The Slatest

Trump Vows New Revelations on Hacking: “I Know Things Other People Don’t”

President-elect Donald Trump answers questions from reporters before a New Year’s Eve party on Dec. 31, 2016 at Mar-a-Lago in Palm Beach, Florida.

DON EMMERT/AFP/Getty Images

President-elect Donald Trump ended the year by once again raising doubts about the country’s intelligence community and claims that Russia was responsible for the election-season hacking and said he would reveal some inside knowledge on the issue this week.
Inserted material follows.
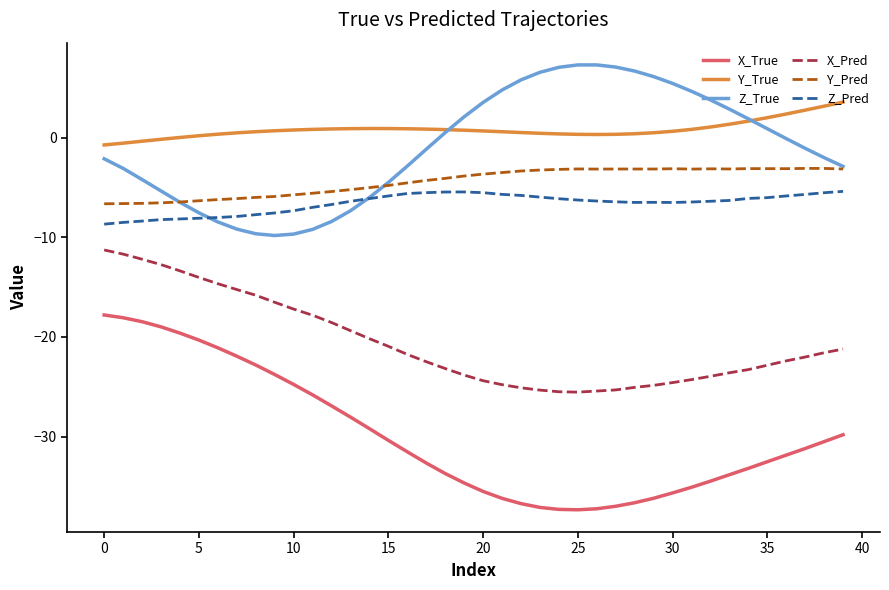

True or false: X_True and Y_Pred intersect in this chart.

False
Speaking to reporters before a New Year’s party at his Mar-a-Lago club in Palm Beach, Trump said he wants to be sure intelligence agencies get to the bottom of the situation, noting they had been wrong in the past. “I just want them to be sure because it’s a pretty serious charge,” Trump said. “If you look at the weapons of mass destruction, that was a disaster, and they were wrong.”

The president-elect then went on to repeat what he has said many times before—it could have been somebody else. The difference is that this time he seemed to suggest he had some new information that could shed some light on what happened. “I know a lot about hacking. And hacking is a very hard thing to prove. So it could be somebody else. And I also know things that other people don’t know, and so they cannot be sure of the situation,” he said. When he was asked what it was that he knew that others don’t, Trump urged patience: “You’ll find out on Tuesday or Wednesday.” He did not elaborate but the president-elect is scheduled to meet with intelligence community leaders this upcoming week to discuss the hacking, although he has previously said the country needs to “move on to bigger and better things.”
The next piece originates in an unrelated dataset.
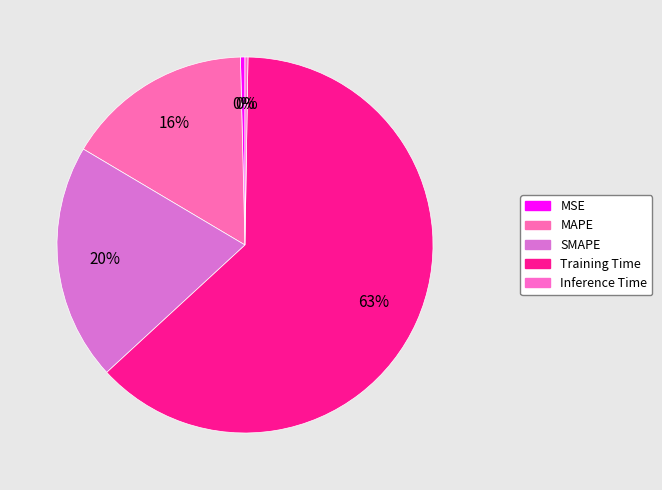

How many segments does this pie chart have?

5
Trump also expressed broad skepticism of the safety of online communications as a whole, saying that no one should think anything they do on a computer is safe. “You know, if you have something really important, write it out and have it delivered by courier, the old-fashioned way,” Trump said. “Because I’ll tell you what: No computer is safe.”
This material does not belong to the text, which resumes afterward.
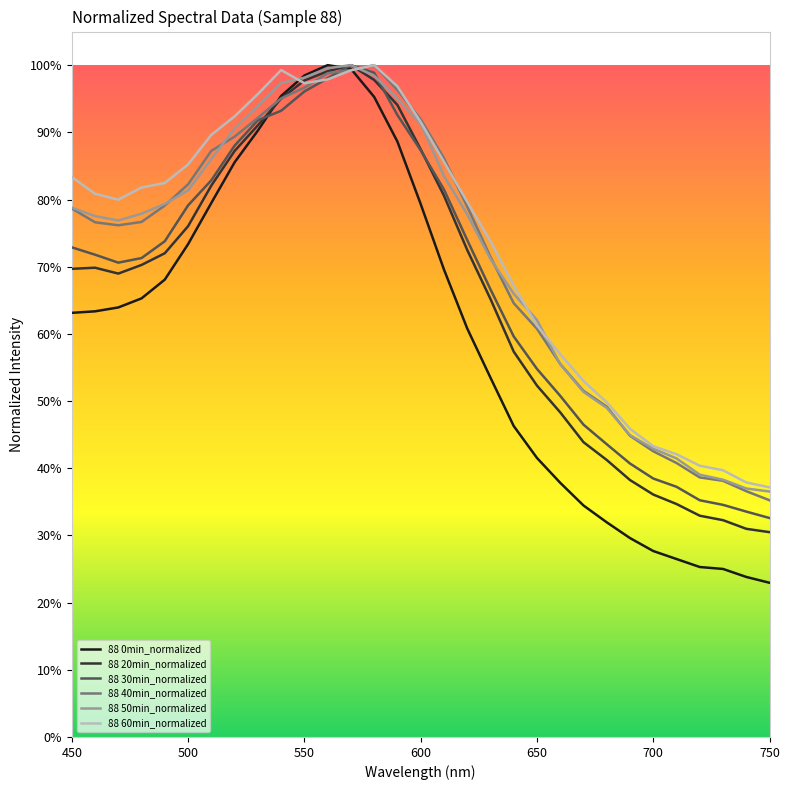

Does the chart have visible grid lines?

No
Before the 800-person bash at Mar-a-Lago, Trump spent the last day of 2016 ditching the press to go play golf and wishing a “Happy New Year to all,” including his enemies and “those who have fought me and lost so badly they just don’t know what to do.”

Trump later tweeted a far more upbeat New Year’s message in which he said he was looking forward to a “wonderful & prosperous 2017 as we work together to #MAGA.”